Où l’on voit là les limites de ces missions, leurs dangers, leurs dérives. Ce que peut ressentir celui qui s’engage, ce par quoi il peut être perturbé. Nul doute que ce sont les violences contemporaines qui amènent Jean-Christophe Rufin, ce pionnier du mouvement humanitaire, à prendre parti, via le roman. On peut le trouver désenchanté, désabusé… mais à force de sonder les coulisses de l’engagement humanitaire, d’en chercher encore et encore le sens, l’utilité, comment ne pas prendre en compte sa parole ? A l’image des Brigades Rouges qui un jour ont décidé de prendre les armes parce que plus rien d’autre ne leur semblait efficace, peut-être ira-t-il lui aussi jusqu’à conseiller la violence en réponse à la violence.

En défenseur des Droits de l’Homme, observant que les désirs de liberté et d’égalité se heurtent aux injustices accomplies par les plus puissants et que le pacifisme ne porte aucun fruit, son impatience semble le porter à croire en les paroles de Monsieur Colt, puisqu’il les place en exergue de sa fiction : « Dieu a créé des hommes forts et des hommes faibles. Je les ai rendus égaux. »

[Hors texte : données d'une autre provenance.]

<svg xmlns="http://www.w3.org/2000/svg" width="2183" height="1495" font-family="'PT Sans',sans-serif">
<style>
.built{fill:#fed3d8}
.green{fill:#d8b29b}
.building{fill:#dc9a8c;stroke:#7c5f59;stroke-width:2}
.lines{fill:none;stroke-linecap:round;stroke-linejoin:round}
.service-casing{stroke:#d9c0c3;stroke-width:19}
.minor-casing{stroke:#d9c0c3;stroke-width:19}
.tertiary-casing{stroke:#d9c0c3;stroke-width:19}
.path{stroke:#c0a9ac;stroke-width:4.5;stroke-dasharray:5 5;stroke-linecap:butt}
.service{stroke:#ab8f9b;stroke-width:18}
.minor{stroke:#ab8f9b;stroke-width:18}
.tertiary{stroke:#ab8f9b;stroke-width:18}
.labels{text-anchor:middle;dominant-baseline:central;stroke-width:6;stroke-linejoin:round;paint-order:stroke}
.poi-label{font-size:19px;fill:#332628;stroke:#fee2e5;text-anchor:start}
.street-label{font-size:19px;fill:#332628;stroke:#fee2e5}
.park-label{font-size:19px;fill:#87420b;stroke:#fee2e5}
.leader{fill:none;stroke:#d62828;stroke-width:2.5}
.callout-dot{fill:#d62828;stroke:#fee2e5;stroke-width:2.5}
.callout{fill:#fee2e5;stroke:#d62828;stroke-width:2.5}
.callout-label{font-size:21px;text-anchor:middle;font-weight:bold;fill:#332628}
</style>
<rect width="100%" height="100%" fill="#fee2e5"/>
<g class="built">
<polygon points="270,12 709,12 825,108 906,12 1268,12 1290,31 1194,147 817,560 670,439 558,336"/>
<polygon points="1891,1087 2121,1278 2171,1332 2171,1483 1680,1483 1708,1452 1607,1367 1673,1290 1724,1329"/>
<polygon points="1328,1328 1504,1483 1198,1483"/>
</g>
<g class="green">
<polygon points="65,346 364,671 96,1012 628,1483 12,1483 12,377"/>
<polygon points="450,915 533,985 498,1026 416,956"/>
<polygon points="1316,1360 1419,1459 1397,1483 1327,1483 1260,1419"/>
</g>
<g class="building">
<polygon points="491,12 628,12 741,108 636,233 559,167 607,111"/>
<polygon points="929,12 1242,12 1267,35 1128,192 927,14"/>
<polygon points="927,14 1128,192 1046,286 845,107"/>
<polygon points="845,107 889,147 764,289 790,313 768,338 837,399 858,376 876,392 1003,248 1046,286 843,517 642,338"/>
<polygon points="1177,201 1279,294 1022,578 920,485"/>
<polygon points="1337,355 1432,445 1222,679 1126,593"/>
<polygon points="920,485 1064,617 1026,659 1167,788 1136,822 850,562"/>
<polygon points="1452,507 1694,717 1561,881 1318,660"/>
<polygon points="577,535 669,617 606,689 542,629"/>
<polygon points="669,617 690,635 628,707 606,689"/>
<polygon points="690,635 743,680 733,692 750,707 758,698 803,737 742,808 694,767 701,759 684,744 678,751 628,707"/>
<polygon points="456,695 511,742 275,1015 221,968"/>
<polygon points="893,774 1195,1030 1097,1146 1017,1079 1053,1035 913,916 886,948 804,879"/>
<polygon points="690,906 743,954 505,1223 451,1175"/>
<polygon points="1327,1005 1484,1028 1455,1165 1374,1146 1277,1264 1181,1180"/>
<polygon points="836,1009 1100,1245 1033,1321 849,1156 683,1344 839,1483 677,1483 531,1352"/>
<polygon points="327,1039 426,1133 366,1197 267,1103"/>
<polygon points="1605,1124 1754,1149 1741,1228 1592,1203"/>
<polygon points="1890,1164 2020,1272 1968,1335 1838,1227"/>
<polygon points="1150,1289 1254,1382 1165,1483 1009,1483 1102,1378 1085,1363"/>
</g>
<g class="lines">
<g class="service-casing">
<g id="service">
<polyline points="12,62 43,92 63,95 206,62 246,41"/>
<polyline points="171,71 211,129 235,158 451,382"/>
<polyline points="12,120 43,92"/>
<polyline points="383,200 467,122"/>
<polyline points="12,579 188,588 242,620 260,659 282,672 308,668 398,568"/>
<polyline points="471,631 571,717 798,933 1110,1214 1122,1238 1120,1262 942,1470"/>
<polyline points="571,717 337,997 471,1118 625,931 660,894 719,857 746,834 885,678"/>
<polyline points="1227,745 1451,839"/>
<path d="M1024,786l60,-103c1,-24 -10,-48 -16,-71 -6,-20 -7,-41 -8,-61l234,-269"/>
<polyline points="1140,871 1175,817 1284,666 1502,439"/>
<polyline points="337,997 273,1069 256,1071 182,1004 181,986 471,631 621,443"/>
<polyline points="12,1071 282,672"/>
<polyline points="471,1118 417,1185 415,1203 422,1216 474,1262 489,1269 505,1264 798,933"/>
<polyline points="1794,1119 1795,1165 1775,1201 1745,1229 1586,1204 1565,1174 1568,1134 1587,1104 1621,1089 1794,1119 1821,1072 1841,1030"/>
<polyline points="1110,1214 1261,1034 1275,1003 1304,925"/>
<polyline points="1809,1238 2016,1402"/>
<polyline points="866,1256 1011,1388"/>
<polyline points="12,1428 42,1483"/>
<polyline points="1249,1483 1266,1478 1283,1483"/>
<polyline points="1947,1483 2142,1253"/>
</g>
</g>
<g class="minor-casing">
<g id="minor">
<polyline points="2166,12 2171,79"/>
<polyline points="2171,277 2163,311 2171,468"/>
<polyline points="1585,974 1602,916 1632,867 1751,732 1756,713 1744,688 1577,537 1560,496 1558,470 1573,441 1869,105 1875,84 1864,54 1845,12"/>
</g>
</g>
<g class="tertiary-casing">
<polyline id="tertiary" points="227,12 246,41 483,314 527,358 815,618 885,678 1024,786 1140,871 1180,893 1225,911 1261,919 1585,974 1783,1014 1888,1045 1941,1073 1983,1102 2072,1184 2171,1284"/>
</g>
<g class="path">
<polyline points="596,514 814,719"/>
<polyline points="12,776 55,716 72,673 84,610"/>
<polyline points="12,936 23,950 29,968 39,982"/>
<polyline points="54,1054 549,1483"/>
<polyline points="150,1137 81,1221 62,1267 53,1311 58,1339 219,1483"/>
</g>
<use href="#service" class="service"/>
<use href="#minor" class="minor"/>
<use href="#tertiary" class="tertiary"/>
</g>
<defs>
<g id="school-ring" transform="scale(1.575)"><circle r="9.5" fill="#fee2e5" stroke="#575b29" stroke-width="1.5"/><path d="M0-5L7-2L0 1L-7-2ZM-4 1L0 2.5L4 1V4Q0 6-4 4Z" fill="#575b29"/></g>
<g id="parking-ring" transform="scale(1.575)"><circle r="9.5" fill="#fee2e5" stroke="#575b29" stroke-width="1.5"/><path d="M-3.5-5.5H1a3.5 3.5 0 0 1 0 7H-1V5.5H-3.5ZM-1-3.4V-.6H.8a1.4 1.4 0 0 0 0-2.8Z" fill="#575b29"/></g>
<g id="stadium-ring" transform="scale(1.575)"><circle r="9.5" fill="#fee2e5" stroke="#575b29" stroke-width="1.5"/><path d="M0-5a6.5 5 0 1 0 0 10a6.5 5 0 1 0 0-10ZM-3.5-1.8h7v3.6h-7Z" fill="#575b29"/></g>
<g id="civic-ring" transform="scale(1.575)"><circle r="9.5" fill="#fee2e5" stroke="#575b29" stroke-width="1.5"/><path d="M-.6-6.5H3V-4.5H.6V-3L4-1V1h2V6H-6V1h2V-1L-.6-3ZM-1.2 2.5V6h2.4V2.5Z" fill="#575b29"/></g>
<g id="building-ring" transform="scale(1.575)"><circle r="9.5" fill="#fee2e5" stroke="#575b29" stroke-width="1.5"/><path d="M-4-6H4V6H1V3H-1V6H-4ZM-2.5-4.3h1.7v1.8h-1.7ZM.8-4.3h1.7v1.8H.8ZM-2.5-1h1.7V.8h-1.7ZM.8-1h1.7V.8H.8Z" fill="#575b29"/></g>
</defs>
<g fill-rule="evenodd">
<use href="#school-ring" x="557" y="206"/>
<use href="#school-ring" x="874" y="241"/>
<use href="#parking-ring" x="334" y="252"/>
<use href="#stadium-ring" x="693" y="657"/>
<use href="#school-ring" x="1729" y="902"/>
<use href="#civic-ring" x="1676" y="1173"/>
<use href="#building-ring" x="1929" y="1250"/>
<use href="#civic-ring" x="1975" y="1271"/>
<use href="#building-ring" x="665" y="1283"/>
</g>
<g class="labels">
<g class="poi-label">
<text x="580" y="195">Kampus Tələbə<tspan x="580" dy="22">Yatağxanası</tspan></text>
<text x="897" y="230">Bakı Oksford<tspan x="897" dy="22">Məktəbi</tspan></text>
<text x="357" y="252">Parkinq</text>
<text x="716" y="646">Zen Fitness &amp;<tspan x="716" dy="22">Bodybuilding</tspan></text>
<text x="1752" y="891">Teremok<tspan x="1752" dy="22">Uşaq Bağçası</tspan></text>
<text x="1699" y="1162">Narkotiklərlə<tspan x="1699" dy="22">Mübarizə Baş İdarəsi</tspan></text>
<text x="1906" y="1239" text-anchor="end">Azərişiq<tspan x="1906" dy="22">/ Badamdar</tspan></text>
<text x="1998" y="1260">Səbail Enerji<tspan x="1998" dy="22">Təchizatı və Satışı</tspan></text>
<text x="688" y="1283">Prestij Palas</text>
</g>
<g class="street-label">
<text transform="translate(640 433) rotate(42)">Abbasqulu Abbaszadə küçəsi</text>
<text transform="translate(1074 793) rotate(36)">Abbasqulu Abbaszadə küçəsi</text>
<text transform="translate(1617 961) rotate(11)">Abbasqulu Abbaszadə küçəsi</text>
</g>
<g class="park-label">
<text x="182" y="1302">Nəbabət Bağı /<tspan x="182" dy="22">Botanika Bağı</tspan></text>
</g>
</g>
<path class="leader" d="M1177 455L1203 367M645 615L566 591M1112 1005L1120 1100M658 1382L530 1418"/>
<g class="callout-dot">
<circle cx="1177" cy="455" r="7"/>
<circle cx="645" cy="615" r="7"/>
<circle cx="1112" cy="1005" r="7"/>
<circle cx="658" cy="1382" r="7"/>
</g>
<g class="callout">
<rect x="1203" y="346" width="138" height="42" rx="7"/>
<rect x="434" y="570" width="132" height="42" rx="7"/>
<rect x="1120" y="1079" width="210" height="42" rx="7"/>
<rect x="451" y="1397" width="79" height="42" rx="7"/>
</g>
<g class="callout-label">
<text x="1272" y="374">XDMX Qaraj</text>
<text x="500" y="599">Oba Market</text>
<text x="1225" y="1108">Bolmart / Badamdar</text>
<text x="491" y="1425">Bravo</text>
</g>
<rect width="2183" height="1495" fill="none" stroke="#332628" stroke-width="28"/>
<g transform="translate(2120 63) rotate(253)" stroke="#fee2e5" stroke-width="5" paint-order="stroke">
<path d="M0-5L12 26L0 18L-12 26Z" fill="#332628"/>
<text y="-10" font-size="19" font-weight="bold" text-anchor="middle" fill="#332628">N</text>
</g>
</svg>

Côté lecture, je ne peux que me désoler de la platitude et du style conventionnel de la première partie de ce thriller psychologique – dans ce temps qui plante le décor, affiche les caractères, élabore les conflits relationnels de cette tribu de jeunes idéalistes… mais ensuite j’ai oublié la forme au profit du fond. Et c’est un peu comme si le récit mûrissait au rythme de ces adolescents qui deviennent adultes. Lorsque la poursuite devient haletante, le suspens m’a autorisée aussi à laisser cela de côté. Cette facilité d’écriture peut faire fuir le lecteur dans un premier temps, mais il y a finalement dans la construction de ce récit toutes sortes de pistes qui amènent à réfléchir sur la capacité (ou l’incapacité ?) de l’homme à se bonifier, malgré les horreurs et la barbarie ambiantes.

L’amour en est aussi une, l’amour comme antidote à la haine, comme il l’espère, comme il l’expose dans sa post-face. Mais là aussi, en est-il encore aussi naïvement et intimement persuadé ? C’était une idée d’il y a vingt ans. Plus loin, il parlera « des victimes que l’on a envie d’aimer d’un amour particulier : celui qui incite à prendre les armes ». Ce sont les derniers mots du livre. En accord avec les premiers ! Et c’est encore une fois dire son découragement, sa rébellion, sa colère face à la brutalité du monde actuel.

« Check-point » est probablement pour lui le témoignage d’un moment où il croyait encore à ses rêves ! Mais toute action n’est-elle pas un rêve mort ? C’est ce qu’en pense Fernando Pessoa… « Mon idéal serait de tout vivre dans un roman et de me reposer dans la vie . Nous ne sommes véritablement que ce que nous rêvons, car le reste, dès qu’il se trouve réalisé, appartient au monde et à ceux qui nous entourent. Si je réalisais un rêve, j’en deviendrais jaloux, car il m’aurait trahi en se laissant réaliser… » Et c’est ce qu’il fait à présent, Jean-Christophe Rufin : il écrit des romans.